Tout en causant avec les femmes, M. de Parisis cherchait à reconnaître les hommes errants ou discutant en groupes dans les salons. C'était le tohu-bohu des premières représentations, avec quelques peintres et sculpteurs en plus. Monjoyeux, en effet, n'allait-il pas donner une première représentation? Il y avait là les critiques du lundi, les causeurs du samedi, les polémistes du dimanche, les chroniqueurs de toute la semaine. Il y avait là les gentilshommes du turf, les patriciens du Moulin-Rouge, du Café Anglais, de la Maison-d'Or; quelques hommes politiques, retenus par la patte aux comédiennes; l'académie des beaux-arts et l'académie française étaient représentées par leurs plus jeunes étoiles. En un mot, tout Paris.
Un valet vint avertir que madame était servie. Monjoyeux pria Octave de donner le bras à sa femme, quoiqu'il eût là les personnages consacrés. M. de Parisis obéit avec sa grâce accoutumée; il ne faisait jamais de façons pour passer le premier: c'est un bon pli à prendre à Paris, quand on a vingt ans. Il y a ainsi des personnalités qui s'imposent et prennent le pas sur tout le monde, sans qu'on sache pourquoi.

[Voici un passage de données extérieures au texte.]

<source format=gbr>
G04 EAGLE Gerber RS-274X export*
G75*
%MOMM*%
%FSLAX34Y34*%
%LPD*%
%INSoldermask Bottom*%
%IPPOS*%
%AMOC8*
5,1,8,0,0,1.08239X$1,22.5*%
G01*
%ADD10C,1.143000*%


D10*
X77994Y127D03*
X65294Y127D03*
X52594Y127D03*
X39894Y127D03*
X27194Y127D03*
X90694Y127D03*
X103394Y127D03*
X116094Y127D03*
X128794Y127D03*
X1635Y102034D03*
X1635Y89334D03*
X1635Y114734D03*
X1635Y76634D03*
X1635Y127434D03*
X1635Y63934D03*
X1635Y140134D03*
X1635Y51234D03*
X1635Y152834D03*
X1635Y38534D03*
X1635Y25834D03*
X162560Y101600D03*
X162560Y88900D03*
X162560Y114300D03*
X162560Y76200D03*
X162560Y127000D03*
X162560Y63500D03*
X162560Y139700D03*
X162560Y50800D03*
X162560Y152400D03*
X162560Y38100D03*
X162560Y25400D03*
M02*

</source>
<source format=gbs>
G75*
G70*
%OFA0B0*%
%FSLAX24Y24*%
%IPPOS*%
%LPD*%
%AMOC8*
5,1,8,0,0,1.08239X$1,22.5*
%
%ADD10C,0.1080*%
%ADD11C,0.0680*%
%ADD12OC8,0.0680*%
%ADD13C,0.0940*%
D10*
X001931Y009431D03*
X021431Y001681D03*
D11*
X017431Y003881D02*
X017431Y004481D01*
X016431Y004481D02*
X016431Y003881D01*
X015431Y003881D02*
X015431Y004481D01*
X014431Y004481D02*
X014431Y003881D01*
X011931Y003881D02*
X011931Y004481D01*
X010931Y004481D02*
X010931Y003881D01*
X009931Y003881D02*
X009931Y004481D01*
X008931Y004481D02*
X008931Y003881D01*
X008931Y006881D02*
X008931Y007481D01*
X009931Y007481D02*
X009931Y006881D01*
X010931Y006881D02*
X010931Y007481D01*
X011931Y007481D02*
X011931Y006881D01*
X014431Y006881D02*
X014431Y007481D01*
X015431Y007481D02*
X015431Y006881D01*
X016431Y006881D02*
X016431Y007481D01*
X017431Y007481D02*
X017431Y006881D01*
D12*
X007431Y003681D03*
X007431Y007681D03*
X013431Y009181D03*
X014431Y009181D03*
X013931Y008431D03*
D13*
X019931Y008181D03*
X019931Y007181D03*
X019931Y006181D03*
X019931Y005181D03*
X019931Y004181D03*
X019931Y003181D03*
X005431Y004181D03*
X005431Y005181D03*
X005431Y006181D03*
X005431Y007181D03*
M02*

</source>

Les hommes s'étonnaient bien un peu de toujours voir Octave jouer le premier rôle, quand tant d'illustrations ne venaient qu'après lui; mais les femmes trouvaient cela très naturel: il était jeune, il était beau, il était fier; pour les femmes, ce sont là des titres plus sérieux que les titres du génie. Et puis, il était duc. Molière a fait sauter les marquis; peut-être qu'aujourd'hui, en face des immortels principes--des principes immortels--les marquis ne songeraient pas à faire sauter Molière, s'il n'avait pas ses deux siècles d'immortalité? Nous avons fait tant de chemin! Le monde marche, mais il marche dans un cercle.

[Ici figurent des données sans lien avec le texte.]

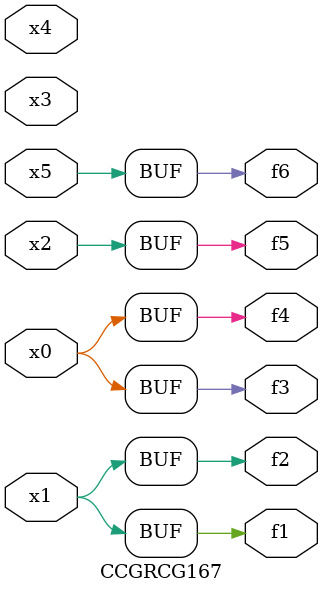
<source format=v>
module CCGRCG167(
	input x0, x1, x2, x3, x4, x5,
	output f1, f2, f3, f4, f5, f6
);
	assign f1 = x1;
	assign f2 = x1;
	assign f3 = x0;
	assign f4 = x0;
	assign f5 = x2;
	assign f6 = x5;
endmodule

</source>
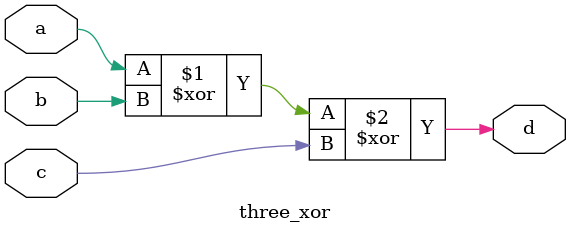
<source format=v>
`timescale 1ns / 1ps
module three_xor(a,b,c,d);

input a,b,c;
output d;
xor x1(d,a,b,c);


endmodule

</source>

M. de Parisis était, d'ailleurs, un homme bien élevé, qui savait son monde; je ne parle pas de son stage en diplomatie, car il était né diplomate. Quand il se trouvait en face d'une illustration de haute roche, il avait l'art, avec ses quartiers de noblesse, de lui faire un piédestal; nul ne savait mieux mettre en relief dans sa vraie lumière un homme de génie, ou même un homme de talent. Et c'était d'autant mieux fait, qu'il se montrait fort impertinent pour toutes les médiocrités tapageuses qui sont le désespoir des esprits d'élite. Il disait que chaque génération, dans la capitale du monde, enfante à peine laborieusement cinquante hommes dignes d'être étudiés, cinquante intelligences qu'il faut aimer et qu'il faut craindre. Octave ne s'y trompait pas, il admirait et il adorait les grands hommes d'aujourd'hui; mais, du haut de son dédain, il disait aux petits hommes montés sur les échasses de la réclame: «Retirez-vous de leur soleil.»
Cependant, trois portes à deux vantaux s'étaient ouvertes; on avait été saisi par le radieux spectacle d'un atelier, un ancien théâtre intime, où Monjoyeux avait dressé une table de cinquante couverts sous les lumières ruisselantes des plus beaux lustres du Murano.